*** Opening Data for analysis ***
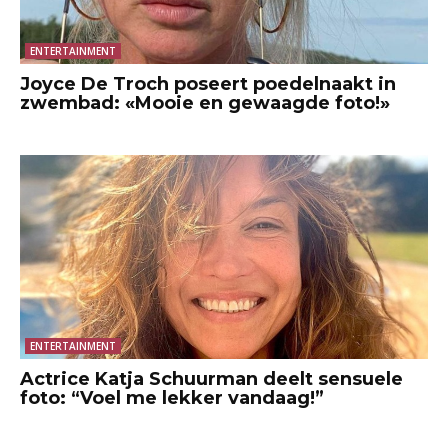
ENTERTAINMENT
Joyce De Troch poseert poedelnaakt in
zwembad: «Mooie en gewaagde foto!»
ENTERTAINMENT
Actrice Katja Schuurman deelt sensuele
foto: “Voel me lekker vandaag!”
*** Closing Data for analysis ***
Nothing should appear in the answer except the lines from the one containing "Actrice Katja Schuurman deelt sensuele" to the end of the data above, reproduced exactly.

Actrice Katja Schuurman deelt sensuele
foto: “Voel me lekker vandaag!”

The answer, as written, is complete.